CDC Admits It Gave False Information About COVID-19 Vaccine Surveillance
CDC Admits It Gave False Information About COVID-19 Vaccine Surveillance | ZeroHedge
The U.S. Centers for Disease Control and Prevention (CDC) is admitting it gave false information about COVID-19 vaccine surveillance, including inaccurately saying it conducted a certain type of analysis over one year before it actually did.
A general view of the Centers for Disease Control headquarters in Atlanta on April 23, 2020. (Tami Chappell/AFP via Getty Images)
The false information was conveyed in responses to Freedom of Information Act (FOIA) requests for the results of surveillance, and
after the CDC claimed COVID-19 vaccines are being monitored “by the most intense safety monitoring efforts in U.S. history.”
“CDC has revisited several FOIA requests and as a result of its review CDC is issuing corrections for the following information,” a CDC spokeswoman told The Epoch Times in an email.
No CDC employees intentionally provided false information and none of the false responses were given to avoid FOIA reporting requirements, the spokeswoman said.
Heart Inflammation
The Epoch Times in July submitted a FOIA, or a request for non-public information, to the CDC for all reports from
a team that was formed to study post-vaccination heart inflammation by analyzing reports submitted to the Vaccine Adverse Event Reporting System (VAERS), a system run by the CDC and the U.S. Food and Drug Administration.
The CDC not only said that the team did not conduct any abstractions or reports through October 2021, but that “an association between myocarditis and mRNA COVID-19 vaccination was not known at that time.”
That statement was false.
Clinical trials of the Pfizer and Moderna COVID-19 vaccines detected neither myocarditis nor pericarditis, two types of heart inflammation. But by April 2021, the U.S. military was raising the alarm about post-vaccination heart inflammation, and by June 2021, the CDC was publicly acknowledging a link.
The CDC
previously corrected the false statement but did not say whether its teams had ever analyzed VAERS reports.
“
In reference to myocarditis abstraction from VAERS reports—this process began in May 2021 and continues to this date,” the CDC spokeswoman said in an email.
The CDC has still not released the results of analyses.
Data Mining
The CDC
promised in January 2021 that it would perform a specific type of data mining analysis on VAERS reports called Proportional Reporting Ratio (PRR). But when Children’s Health Defense, a nonprofit, asked for the results, the CDC
said that “no PRRs were conducted by the CDC” and that data mining “is outside of th[e] agency’s purview.”

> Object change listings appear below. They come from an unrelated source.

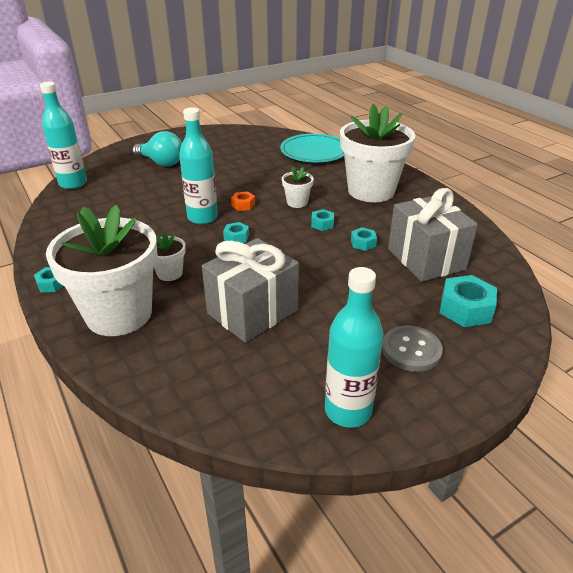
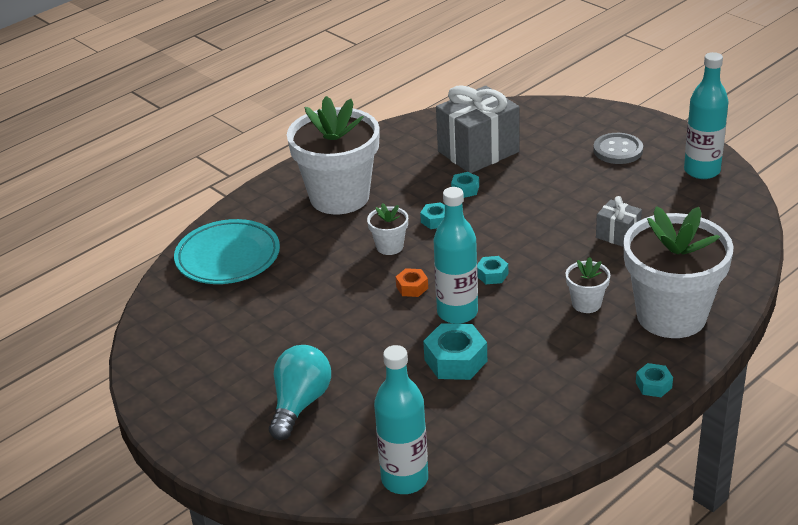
camera: 100 degrees left, 0 degrees up
grey gift [202,238,299,343] -> grey gift [596,196,642,247], size x0.50
turquoise nut [440,275,497,327] -> turquoise nut moved to [423,323,487,380]

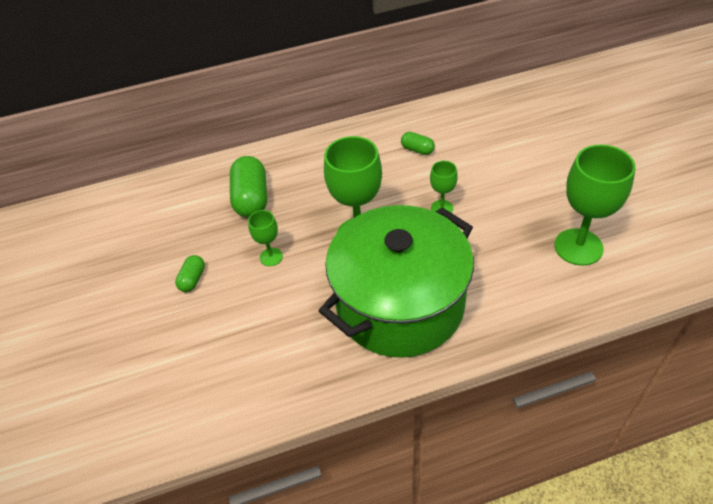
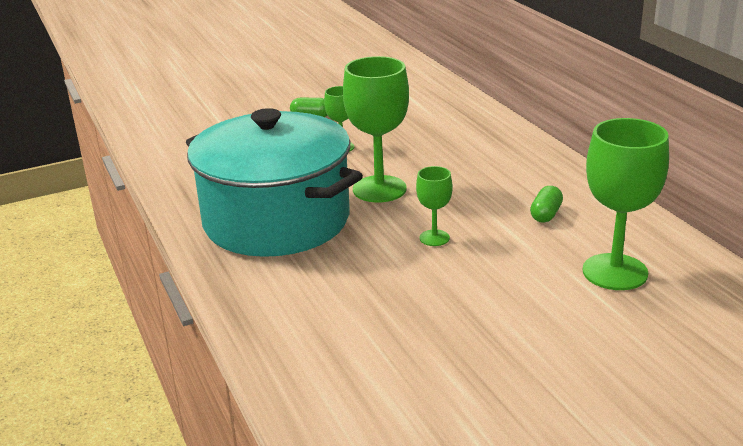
camera: 80 degrees right, 20 degrees down
green capsule [230,156,267,218] -> none
green pot [319,205,474,358] -> turquoise pot [186,108,363,257]
green goblet [554,145,636,266] -> green goblet moved to [582,118,669,290]

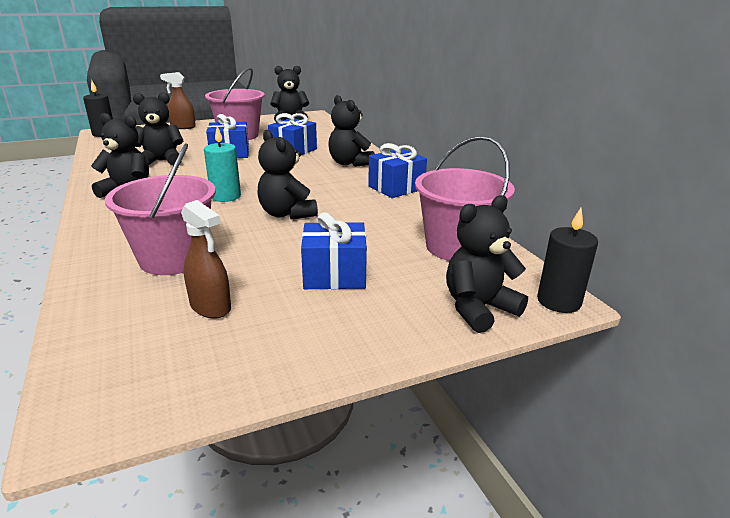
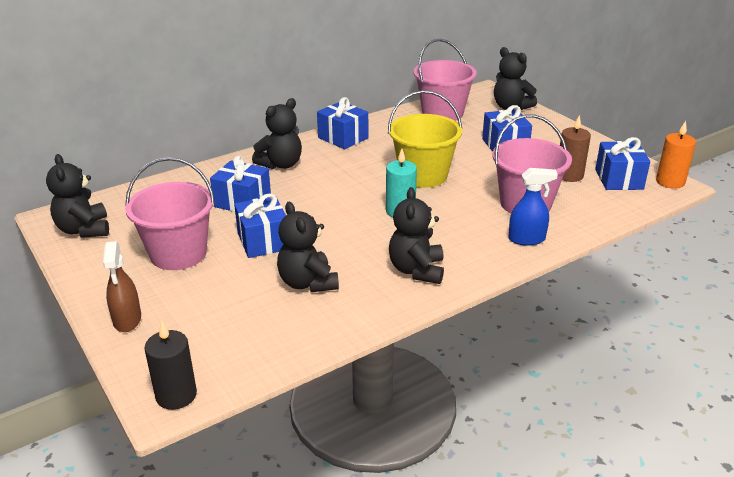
camera: 100 degrees left, 5 degrees up
brown spray bottle [181,200,231,318] -> brown candle [560,115,591,182]
black teddy bear [257,130,318,220] -> yellow bucket [388,90,462,188]
black candle [537,208,598,313] -> none
none -> blue spray bottle [509,168,558,246]
none -> blue gift [595,137,650,190]
none -> orange candle [656,121,696,189]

Asked for clarification, Dr. John Su, who heads the CDC’s VAERS team,
told The Epoch Times in an email that the CDC started performing PRRs in February 2021, “and continues to do so to date.”
The CDC is now saying that both the original response and Su’s statement were false.
The agency didn’t start performing PRRs until March 25, 2022, the CDC spokeswoman said. The agency stopped performing them on July 31, 2022.
The spokeswoman said it “misinterpreted” both Children’s Health Defense and The Epoch Times.
Children’s Health Defense had asked for the PRRs the CDC had performed from Feb. 1, 2021, through Sept. 30, 2021. The Epoch Times asked if the response to the request was correct.
The spokeswoman said the CDC thought “data mining” referred only to Empirical Bayesian (EB) data mining, a different type of analysis that the Food and Drug Administration has promised to perform on VAERS data.
“The notion that the CDC did not realize we were asking about PRRs but only data mining in general is simply not credible, since our FOIA request specifically mentioned PRRs and their response also mentioned that they did not do PRRs. They did not say ‘data mining in general,'” Josh Guetzkow, a senior lecturer at The Hebrew University of Jerusalem who has been working with Children’s Health Defense, told The Epoch Times via email.
“
There is also no credible reason why they waited until March 31, 2022, to calculate PRRs, unless it was in response to our initial FOIA filed in December 2021, which was rejected on March 31, 2022—the same day they say they began their calculations. It means the CDC was not analyzing VAERS for early warning safety signals for well over a year after the vaccination campaign began—which still counts as a significant failure,” he added.